=== Exercise data ===
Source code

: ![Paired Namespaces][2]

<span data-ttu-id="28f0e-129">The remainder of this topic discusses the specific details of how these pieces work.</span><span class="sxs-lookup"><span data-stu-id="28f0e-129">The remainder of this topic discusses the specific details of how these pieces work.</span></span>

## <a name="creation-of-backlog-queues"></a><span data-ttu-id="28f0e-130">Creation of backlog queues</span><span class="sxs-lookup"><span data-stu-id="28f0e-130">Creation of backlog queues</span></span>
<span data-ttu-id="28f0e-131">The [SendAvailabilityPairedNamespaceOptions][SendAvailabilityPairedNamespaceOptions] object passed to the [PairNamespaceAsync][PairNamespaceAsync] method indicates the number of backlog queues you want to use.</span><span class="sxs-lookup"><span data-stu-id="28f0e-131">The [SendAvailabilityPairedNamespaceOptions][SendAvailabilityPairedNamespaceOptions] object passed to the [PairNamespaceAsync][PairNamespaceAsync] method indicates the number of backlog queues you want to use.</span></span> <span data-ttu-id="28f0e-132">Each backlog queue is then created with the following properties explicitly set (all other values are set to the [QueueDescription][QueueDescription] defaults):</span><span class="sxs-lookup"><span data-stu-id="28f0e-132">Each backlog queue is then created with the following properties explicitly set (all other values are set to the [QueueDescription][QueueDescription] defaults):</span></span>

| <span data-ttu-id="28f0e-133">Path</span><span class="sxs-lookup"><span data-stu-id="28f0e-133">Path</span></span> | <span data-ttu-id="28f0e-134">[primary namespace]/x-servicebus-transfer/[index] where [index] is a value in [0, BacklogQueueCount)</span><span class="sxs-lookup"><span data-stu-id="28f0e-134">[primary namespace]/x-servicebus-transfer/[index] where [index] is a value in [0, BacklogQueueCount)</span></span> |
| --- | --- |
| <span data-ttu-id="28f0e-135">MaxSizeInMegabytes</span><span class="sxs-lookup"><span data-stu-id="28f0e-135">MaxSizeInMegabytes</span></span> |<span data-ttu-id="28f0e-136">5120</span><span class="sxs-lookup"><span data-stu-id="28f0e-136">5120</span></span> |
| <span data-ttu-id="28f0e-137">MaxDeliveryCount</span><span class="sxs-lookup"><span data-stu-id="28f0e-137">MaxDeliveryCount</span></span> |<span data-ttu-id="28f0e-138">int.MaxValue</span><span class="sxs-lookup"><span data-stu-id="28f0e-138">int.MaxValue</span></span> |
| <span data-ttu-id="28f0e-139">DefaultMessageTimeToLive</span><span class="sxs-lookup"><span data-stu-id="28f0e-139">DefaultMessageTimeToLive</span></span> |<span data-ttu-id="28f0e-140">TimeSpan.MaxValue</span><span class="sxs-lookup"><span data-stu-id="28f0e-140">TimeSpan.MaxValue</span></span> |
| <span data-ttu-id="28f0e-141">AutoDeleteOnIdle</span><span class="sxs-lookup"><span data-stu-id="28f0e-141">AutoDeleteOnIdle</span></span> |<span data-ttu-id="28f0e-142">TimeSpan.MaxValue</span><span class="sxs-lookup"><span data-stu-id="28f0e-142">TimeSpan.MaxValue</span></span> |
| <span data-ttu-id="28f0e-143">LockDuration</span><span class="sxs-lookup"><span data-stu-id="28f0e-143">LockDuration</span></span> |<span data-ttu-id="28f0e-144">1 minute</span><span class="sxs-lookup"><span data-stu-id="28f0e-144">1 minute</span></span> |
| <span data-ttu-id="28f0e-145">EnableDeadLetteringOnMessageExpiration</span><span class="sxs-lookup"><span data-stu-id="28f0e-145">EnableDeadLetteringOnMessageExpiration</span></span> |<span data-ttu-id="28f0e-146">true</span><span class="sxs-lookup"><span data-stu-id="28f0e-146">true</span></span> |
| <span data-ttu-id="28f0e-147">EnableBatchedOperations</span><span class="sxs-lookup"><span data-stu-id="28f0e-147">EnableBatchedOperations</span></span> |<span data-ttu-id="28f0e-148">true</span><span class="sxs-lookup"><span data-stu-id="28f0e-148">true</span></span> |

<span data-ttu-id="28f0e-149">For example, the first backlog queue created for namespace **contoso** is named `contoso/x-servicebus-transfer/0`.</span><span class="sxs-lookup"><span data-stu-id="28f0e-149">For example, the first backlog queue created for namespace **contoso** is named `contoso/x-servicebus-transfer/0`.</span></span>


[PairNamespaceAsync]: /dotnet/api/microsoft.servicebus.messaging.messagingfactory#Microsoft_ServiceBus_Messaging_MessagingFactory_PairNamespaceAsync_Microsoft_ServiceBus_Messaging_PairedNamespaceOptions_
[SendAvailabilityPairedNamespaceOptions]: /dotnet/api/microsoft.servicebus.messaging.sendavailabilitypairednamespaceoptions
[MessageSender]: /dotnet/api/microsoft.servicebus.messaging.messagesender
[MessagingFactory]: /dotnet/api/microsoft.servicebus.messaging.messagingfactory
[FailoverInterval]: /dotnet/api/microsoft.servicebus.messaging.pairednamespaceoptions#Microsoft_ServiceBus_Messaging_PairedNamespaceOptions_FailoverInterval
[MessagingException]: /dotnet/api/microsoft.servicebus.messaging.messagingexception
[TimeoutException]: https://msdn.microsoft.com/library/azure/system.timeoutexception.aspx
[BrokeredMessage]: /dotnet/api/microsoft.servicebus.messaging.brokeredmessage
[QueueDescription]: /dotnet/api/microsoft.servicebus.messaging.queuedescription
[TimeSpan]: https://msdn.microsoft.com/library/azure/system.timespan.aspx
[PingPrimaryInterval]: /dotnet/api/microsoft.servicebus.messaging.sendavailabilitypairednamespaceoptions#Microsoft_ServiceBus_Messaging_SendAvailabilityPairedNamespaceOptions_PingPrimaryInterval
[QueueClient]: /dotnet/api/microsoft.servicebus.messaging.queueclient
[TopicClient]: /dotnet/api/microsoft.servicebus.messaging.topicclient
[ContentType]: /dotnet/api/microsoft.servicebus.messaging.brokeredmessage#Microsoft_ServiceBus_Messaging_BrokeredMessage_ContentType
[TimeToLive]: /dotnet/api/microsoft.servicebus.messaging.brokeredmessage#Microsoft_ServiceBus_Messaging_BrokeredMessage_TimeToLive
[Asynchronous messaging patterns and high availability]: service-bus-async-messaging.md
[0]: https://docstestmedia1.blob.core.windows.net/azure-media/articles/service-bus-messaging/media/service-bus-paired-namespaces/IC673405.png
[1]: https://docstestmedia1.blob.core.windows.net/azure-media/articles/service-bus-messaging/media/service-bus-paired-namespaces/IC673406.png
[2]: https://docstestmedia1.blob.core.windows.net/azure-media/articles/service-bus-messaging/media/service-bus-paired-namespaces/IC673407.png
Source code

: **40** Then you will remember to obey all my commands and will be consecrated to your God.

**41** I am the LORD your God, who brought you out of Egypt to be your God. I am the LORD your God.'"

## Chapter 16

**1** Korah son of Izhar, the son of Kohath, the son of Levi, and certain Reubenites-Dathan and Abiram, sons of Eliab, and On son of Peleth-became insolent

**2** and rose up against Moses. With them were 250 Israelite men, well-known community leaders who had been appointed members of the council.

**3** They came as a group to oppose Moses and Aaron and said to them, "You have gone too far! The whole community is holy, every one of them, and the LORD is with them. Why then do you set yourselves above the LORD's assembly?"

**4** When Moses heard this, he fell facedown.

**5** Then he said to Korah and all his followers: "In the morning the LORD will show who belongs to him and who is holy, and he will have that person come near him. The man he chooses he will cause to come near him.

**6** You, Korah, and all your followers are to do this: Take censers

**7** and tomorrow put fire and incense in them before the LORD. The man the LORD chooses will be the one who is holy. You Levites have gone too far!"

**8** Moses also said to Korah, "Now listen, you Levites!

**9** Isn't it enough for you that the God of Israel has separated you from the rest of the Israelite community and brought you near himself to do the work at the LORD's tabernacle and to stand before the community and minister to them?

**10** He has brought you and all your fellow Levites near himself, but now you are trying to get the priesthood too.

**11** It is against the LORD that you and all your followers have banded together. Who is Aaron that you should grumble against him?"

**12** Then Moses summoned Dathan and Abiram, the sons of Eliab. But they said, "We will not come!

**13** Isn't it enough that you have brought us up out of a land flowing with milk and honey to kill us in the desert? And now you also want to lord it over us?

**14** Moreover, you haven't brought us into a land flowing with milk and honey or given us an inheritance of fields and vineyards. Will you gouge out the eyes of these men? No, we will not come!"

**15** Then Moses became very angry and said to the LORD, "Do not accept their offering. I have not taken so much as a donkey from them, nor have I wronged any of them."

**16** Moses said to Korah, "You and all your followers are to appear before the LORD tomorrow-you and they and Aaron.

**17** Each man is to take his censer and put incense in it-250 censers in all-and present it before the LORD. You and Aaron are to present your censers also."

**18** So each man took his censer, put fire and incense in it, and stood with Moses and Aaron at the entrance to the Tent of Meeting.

=== Assigned task ===
Using the data above, extract exactly the lines from the one that holds "## Chapter 16" to the one that holds "it over us?", both ends included, and no others.

=== Written response ===
## Chapter 16

**1** Korah son of Izhar, the son of Kohath, the son of Levi, and certain Reubenites-Dathan and Abiram, sons of Eliab, and On son of Peleth-became insolent

**2** and rose up against Moses. With them were 250 Israelite men, well-known community leaders who had been appointed members of the council.

**3** They came as a group to oppose Moses and Aaron and said to them, "You have gone too far! The whole community is holy, every one of them, and the LORD is with them. Why then do you set yourselves above the LORD's assembly?"

**4** When Moses heard this, he fell facedown.

**5** Then he said to Korah and all his followers: "In the morning the LORD will show who belongs to him and who is holy, and he will have that person come near him. The man he chooses he will cause to come near him.

**6** You, Korah, and all your followers are to do this: Take censers

**7** and tomorrow put fire and incense in them before the LORD. The man the LORD chooses will be the one who is holy. You Levites have gone too far!"

**8** Moses also said to Korah, "Now listen, you Levites!

**9** Isn't it enough for you that the God of Israel has separated you from the rest of the Israelite community and brought you near himself to do the work at the LORD's tabernacle and to stand before the community and minister to them?

**10** He has brought you and all your fellow Levites near himself, but now you are trying to get the priesthood too.

**11** It is against the LORD that you and all your followers have banded together. Who is Aaron that you should grumble against him?"

**12** Then Moses summoned Dathan and Abiram, the sons of Eliab. But they said, "We will not come!

**13** Isn't it enough that you have brought us up out of a land flowing with milk and honey to kill us in the desert? And now you also want to lord it over us?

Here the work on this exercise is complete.